Tibial stress syndrome (Shin splints):
This is another overuse injury that can arise when you overwork some of the muscles and ligaments in the tibia during vigorous running activity. It occurs frequently in long-distance runners and they experience sharp pain along the tibia bone in the frontal region of the lower legs.
Muscle strain (e.g. lumbar strain):
Sports that incorporate a lot of pushing and pulling motions may lead to a musculoskeletal strain of the lower back region. For example, if you are a weight lifter or play American football then these activities tend to strain the muscles of the back and can lead to chronic problems with low back pain.
Knee injury (e.g.) patellofemoral pain syndrome aka “runners knee”:
This pain syndrome of the knee occurs with overuse when involved in sports like bicycling, running, and climbing. It’s a very common cause of anterior knee pain in athletes and it has a tendency to cause ongoing bothersome pain and irritation right behind the kneecap.
Concussion (Mild traumatic brain injury/ MTBI):
A concussion is a brain injury that temporarily impairs regular brain functioning. When one gets hit in the head as seen in contact sports like boxing, the injury experienced in the brain can lead to symptoms of headache, dizziness, drowsiness, confusion, and transient loss of consciousness. Most people will heal post-concussion, but such repeated brain injury can result in impaired brain functioning in the future.

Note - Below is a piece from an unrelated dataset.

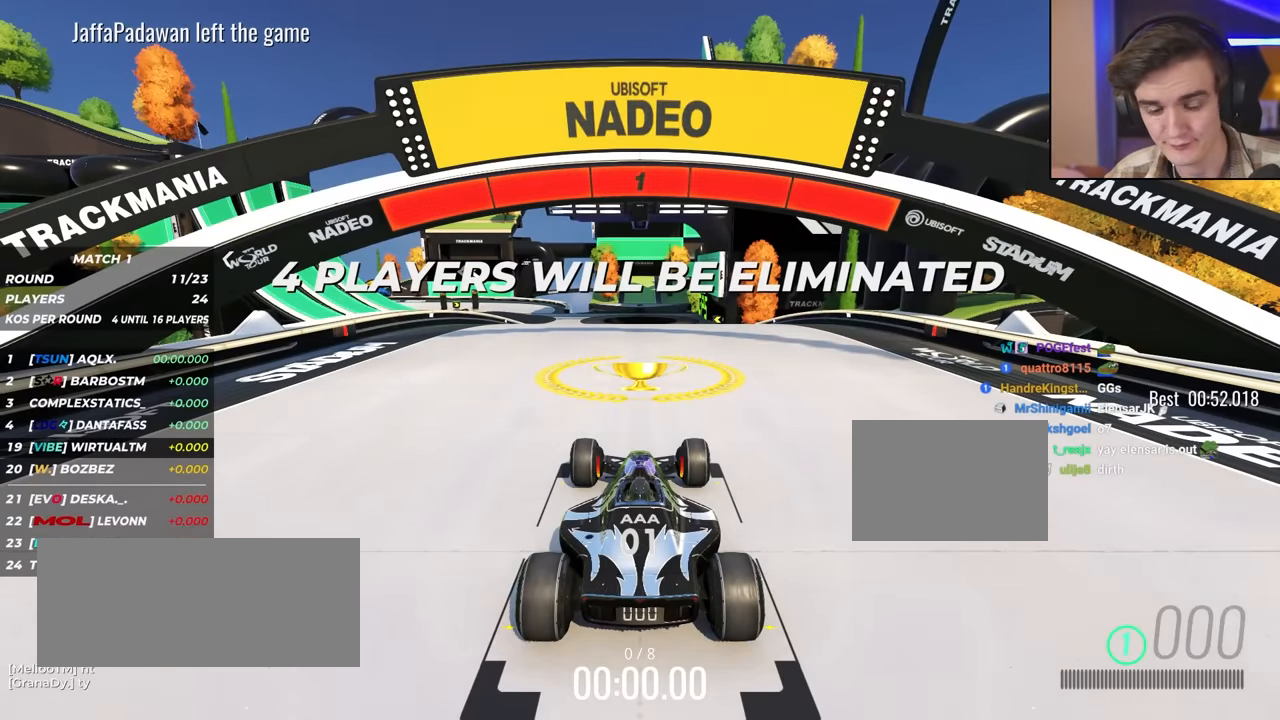
{"keys": ["up"], "events": []}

Some research has found an increased likelihood of some contact sport players with repeated hits to the head potentially developing a condition later in life known as chronic traumatic encephalopathy (CTE).
Some of these injuries can easily be avoided. The key is to take serious precaution and utilize certain strategies to lower the risk of a future injury. Here are a few tips that you should always keep in mind when playing any sport:
Know your limits: Sometimes sports injuries ensue when one is a bit too over ambitious and wants to demonstrate “superhero” moves while playing the sport. Don’t overexert yourself to a dangerous point in which you engage in certain moves that have the high potential to harm you. Your body typically gives you signs in regard to how far you can physically push yourself.

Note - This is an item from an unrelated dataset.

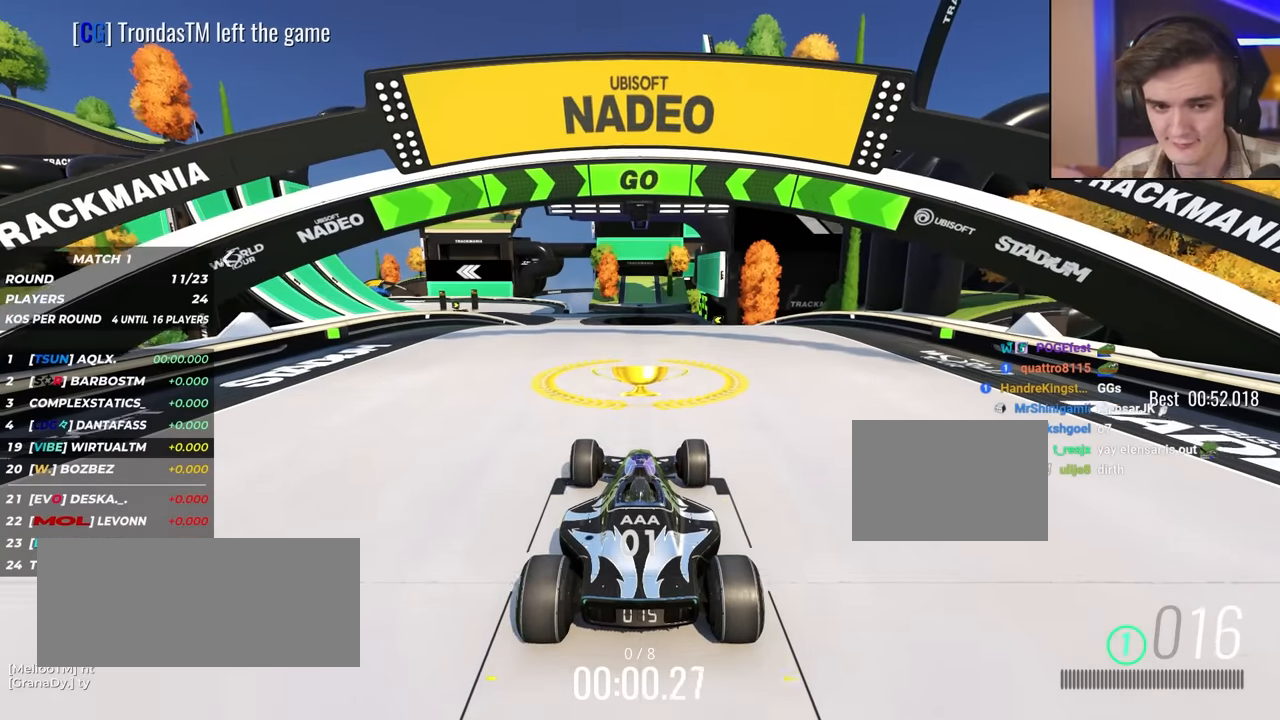
{"keys": ["up"], "events": []}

(2) Maintain good form and proper technique: If the sport requires a certain technique while playing, stick to it and remain consistent. Whether you play tennis, wrestling, or gymnastics, there is a specific technique that goes along with every sport. If you diverge from that technique, then it can really set you up for repeated injury.
(3) Wear supportive footwear: Wearing inappropriate footwear when you play any sport can be a huge detriment and risk when it comes to sports injuries. One way to protect yourself from common strains, sprains, and fractures is to ensure that you have invested in athletic footwear that supports you properly while in action.

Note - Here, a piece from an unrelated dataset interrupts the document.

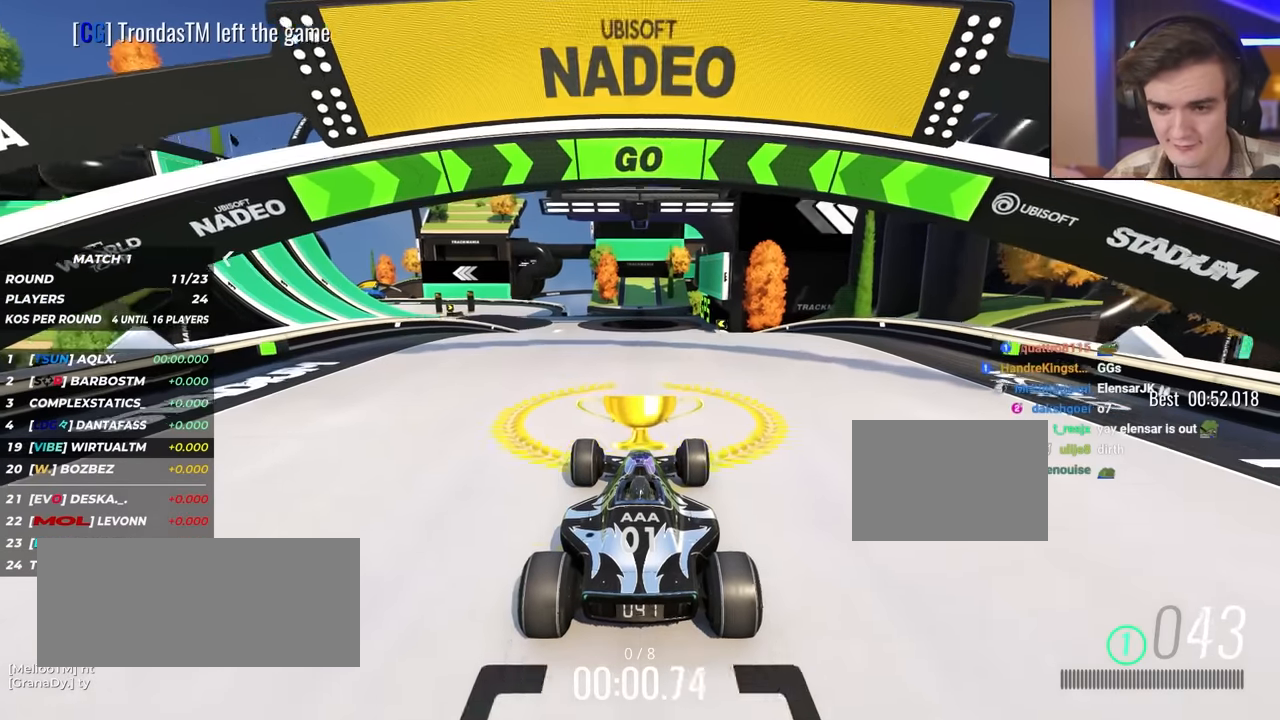
{"keys": ["up"], "events": []}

(4) Stay Hydrated: Hydration is always important! Remember your athletic performance is highly compromised when in a state of dehydration. No matter the type of sports you play, proper hydration is crucial for the body to function optimally.
(5) Make stretching a priority: Stretch prior to and after any sports activity. This can help enhance flexibility, range of motion, and circulation. Plus, it also lowers the risk of injury.
(6) Obtain a physical exam before starting a new sport: This tip is often overlooked by many, but it’s important to know whether you are in good health before partaking in any new sports activity. There are certain underlying medical conditions that may preclude one from playing high-intensity sports. Nonetheless, a good bill of health is essential.
Playing your favourite sports should always be fun and rewarding! Just remember there are basic prevention strategies to avoid injuries and continue engaging in all the sports you love.